### Records drawn from a dataset
┌────────

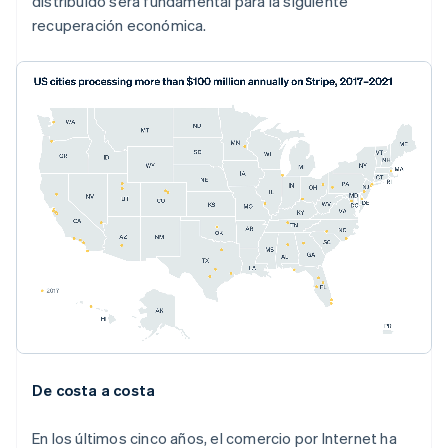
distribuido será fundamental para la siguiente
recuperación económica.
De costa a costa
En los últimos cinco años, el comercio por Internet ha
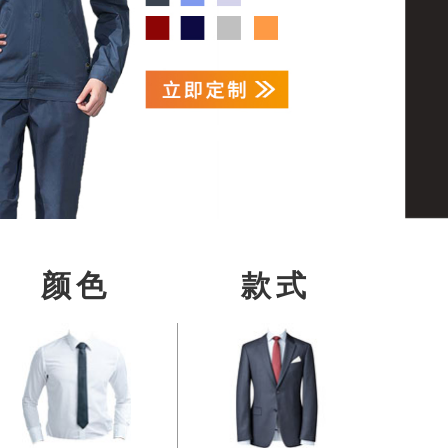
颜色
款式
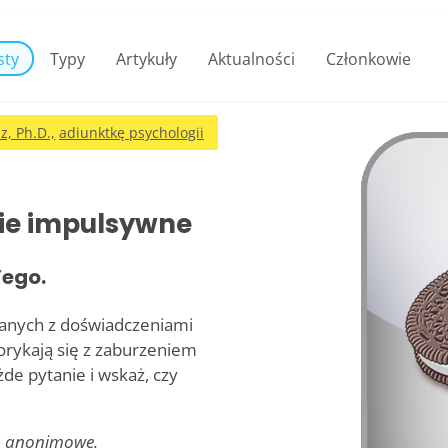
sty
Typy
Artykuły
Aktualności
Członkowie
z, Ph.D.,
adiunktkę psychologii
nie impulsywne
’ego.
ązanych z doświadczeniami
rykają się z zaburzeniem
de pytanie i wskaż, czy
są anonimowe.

└────────

In your copy, include every record word for word but no pictures.

distribuido será fundamental para la siguiente
recuperación económica.
De costa a costa
En los últimos cinco años, el comercio por Internet ha
颜色
款式
sty
Typy
Artykuły
Aktualności
Członkowie
z, Ph.D.,
adiunktkę psychologii
nie impulsywne
’ego.
ązanych z doświadczeniami
rykają się z zaburzeniem
de pytanie i wskaż, czy
są anonimowe.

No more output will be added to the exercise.